● **抜粋本文**:
================

自宅でたまに見ればいいからって給料下げることなんてできないし、じゃあ実際にどのくらい見てたかを監視するなんて、監視してる人を監視する仕組みみたいでやりたくないよ。
しかも、いつトラブルが起きるか分からないものを監視するのであれば、結局ずっと見なくちゃいけない。
で、もしトラブルが起きたら対処するのは現場じゃん。
ということは、ちょっと考えればわかりそうなものですけどね。。
現場を知らない人が考える謳い文句は全く刺さらないのです。
反論②:立ち入りが難しい場所はとっくにやってる!
「立ち入りが難しい場所や、遠く離れた場所の状況をリアルタイムで確認することで業務を効率化でき、働き方改革を実現!」
って言うけど、立ち入りが難しい場所なんて立ち入らないで見る方法を考えなきゃいけないんだから、そんなこともうとっくにやってるよ!
そんなにバカじゃないんだけど!
現場をちゃんと見たことない人、いろんな現場を体験したことがない人が言いそうな謳い文句は逆に反感を買うだけですね。
反論③:音とか振動とか臭いとかでも判断してる!
現場を監視するのに、見た目だけじゃなくて、実際には現場でしか判別できない音とか、振動とか、臭いとか、もっというと肌感覚とかでも判断してるんだけどな。。
どうせ言っても分からないだろうな。。

================

● **指示と要件**:
抜粋本文について、次の3問に答えてください。
1. トラブルが起きた場合に対処するのはどこだと述べられているか。
2. 反論②の見出しでは、立ち入りが難しい場所についてどう主張しているか。
3. 反論③で、見た目以外に判断材料として挙げられているものは何か。
抜粋本文の記述のみを根拠として回答してください。

● **抽出情報**:
================

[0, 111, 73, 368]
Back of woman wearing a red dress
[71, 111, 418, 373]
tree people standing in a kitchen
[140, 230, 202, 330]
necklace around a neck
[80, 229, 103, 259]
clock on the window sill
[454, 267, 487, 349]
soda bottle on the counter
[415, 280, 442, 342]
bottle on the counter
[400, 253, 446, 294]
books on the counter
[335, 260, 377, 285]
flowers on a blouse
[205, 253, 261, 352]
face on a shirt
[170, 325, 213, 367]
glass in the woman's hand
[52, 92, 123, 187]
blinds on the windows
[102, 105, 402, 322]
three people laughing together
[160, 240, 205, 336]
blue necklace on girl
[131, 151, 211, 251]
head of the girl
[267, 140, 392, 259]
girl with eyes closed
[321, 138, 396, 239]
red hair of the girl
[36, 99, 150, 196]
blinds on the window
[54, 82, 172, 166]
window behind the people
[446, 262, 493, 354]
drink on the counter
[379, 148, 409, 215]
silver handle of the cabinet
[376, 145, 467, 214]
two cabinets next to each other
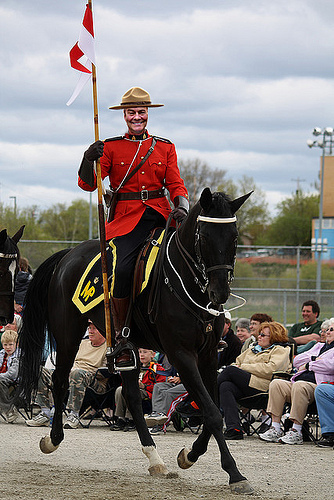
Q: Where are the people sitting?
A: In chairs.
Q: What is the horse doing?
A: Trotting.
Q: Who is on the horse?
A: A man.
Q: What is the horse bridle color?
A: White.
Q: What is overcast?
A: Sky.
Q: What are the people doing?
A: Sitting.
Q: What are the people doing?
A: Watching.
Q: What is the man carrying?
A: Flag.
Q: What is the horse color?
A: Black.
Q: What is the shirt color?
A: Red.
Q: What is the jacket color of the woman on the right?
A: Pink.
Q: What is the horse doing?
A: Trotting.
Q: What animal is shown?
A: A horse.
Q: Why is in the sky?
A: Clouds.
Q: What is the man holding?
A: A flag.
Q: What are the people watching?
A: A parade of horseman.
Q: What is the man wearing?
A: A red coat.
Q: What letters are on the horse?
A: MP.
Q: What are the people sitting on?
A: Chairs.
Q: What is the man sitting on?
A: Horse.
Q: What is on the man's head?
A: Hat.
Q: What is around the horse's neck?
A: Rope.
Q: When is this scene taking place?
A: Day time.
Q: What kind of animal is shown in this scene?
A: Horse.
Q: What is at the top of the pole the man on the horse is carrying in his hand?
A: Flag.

================

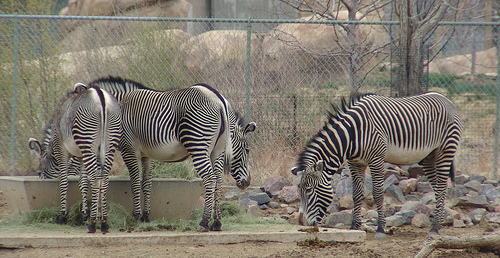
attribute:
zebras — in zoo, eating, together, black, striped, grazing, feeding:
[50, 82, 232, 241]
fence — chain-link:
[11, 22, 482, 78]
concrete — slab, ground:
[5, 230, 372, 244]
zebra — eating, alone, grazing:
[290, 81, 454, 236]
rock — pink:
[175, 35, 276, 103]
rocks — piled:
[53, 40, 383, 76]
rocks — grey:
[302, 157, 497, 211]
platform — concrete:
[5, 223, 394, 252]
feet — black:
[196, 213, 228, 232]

================

● **作業結果**:
1. 現場。
2. 立ち入りが難しい場所(の確認)はとっくにやっている、と主張している。
3. 現場でしか判別できない音、振動、臭い、さらに肌感覚。